* Brent touches 4-month high before tensions ease
* Brent up 1% by 0613 GMT; WTI up 0.8%
* Attack on U.S. forces in Iraq stokes fears of wider conflict
* 'All is well!' - Trump; action 'concluded' - Iran minister
* Reuters live blog - https://www.reuters.com/live-events/tensions-in-the-middle-east-id2917592 (Adds comment, latest developments; updates prices)
TOKYO, Jan 8 (Reuters) - Oil prices were about 1% higher on Wednesday, but well below highs hit in a frenetic start to the trading day after a rocket attack by Iran on American forces in Iraq raised the spectre of a spiralling conflict and disruption to crude flows.
Prices gave up most of their gains after early surges as analysts said market tension could ease as long as oil production facilities remain unaffected by attacks. Tweets by U.S. President Donald Trump and Iran's foreign minister also appeared to signal a period of calm - for now.
Brent crude futures were up 67 cents, or 1%, to $68.94 by around 0613 GMT, after earlier rising as high as $71.75, the most since mid-September 2019.
West Texas Intermediate crude futures gained 47 cents, or 0.8%, to $63.17 a barrel. It earlier hit $65.85, the highest since late April last year.
Iran's missile attack on U.S.-led forces in Iraq came early on Wednesday, hours after the funeral of Qassem Soleimani, the commander of the country's elite Quds Force killed in a U.S. drone stroke on Jan. 3.
Tehran fired more than a dozen ballistic missiles from Iranian territory against at least two Iraqi military bases hosting U.S.-led coalition personnel, the U.S. military said on Tuesday. Stock, currency and gold markets were also roiled by the attacks.
Trump said in a tweet that an assessment of casualties and damage from the strikes was under way and that he would make a statement on Wednesday morning U.S. time. "All is well!" Trump said in the Twitter post.
Analysts said oil markets remained focused for now on the targets in the Wednesday attack being military, rather than oil industry facilities.
"I think (Brent) prices will yo-yo around $70-75 unless the U.S. escalates by attacks on Iranian territory. But I doubt that Iran will escalate to all-out war, which they cannot win," said Tilak Doshi, visiting senior fellow, Middle East Institute at the National University of Singapore.
Early indications suggested no U.S. casualties, one source told Reuters, although other officials declined to comment. Iranian state television said 80 "American terrorists" had been killed and U.S. helicopters and military equipment damaged.
Iraq, Germany, Denmark and Norway said none of their troops were killed or injured.
"The reality remains that there has been no reports of oil supply disruptions and these attacks were aimed at military installations in Iraq," said Victor Shum, vice president of energy consulting at IHS Markit in Singapore, adding the world is well supplied with oil at the moment.

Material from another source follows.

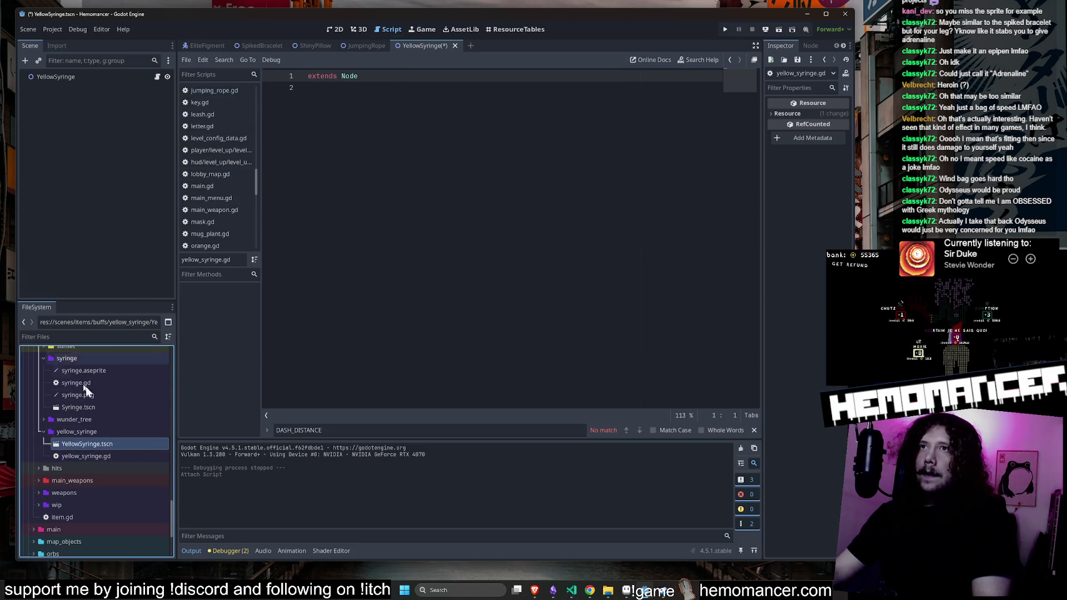
pyautogui.scroll(5, 105, 388)
pyautogui.scroll(10, 105, 388)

The Organization of the Petroleum Exporting Countries will respond to any possible oil shortages if necessary but it also has "limitations", the United Arab Emirates energy minister said on Wednesday.
Suhail al-Mazrouei also said he sees no immediate risk of supplies through the important Strait of Hormuz being blocked.
In Wednesday's attack, Iranian news agency Mehr said Iran's Islamic Revolutionary Guard Corps had targeted the bases in Iraq that hosted U.S. forces. Tehran had vowed retaliation for the killing of military commander Soleimani.
"Iran took and concluded proportionate measures in self-defense," Iranian Foreign Minister Jawad Zarif said on Twitter. "We do not seek escalation or war, but will defend ourselves against any aggression," he added.
Meanwhile news of a jet crash in Tehran didn't disturb the return to calmer trading.
A Ukrainian Boeing 737 with at least 170 passengers crashed on Wednesday due to technical problems shortly after taking off from Tehran's Imam Khomeini airport and all aboard were killed, Iran's state television and a Ukrainian official said.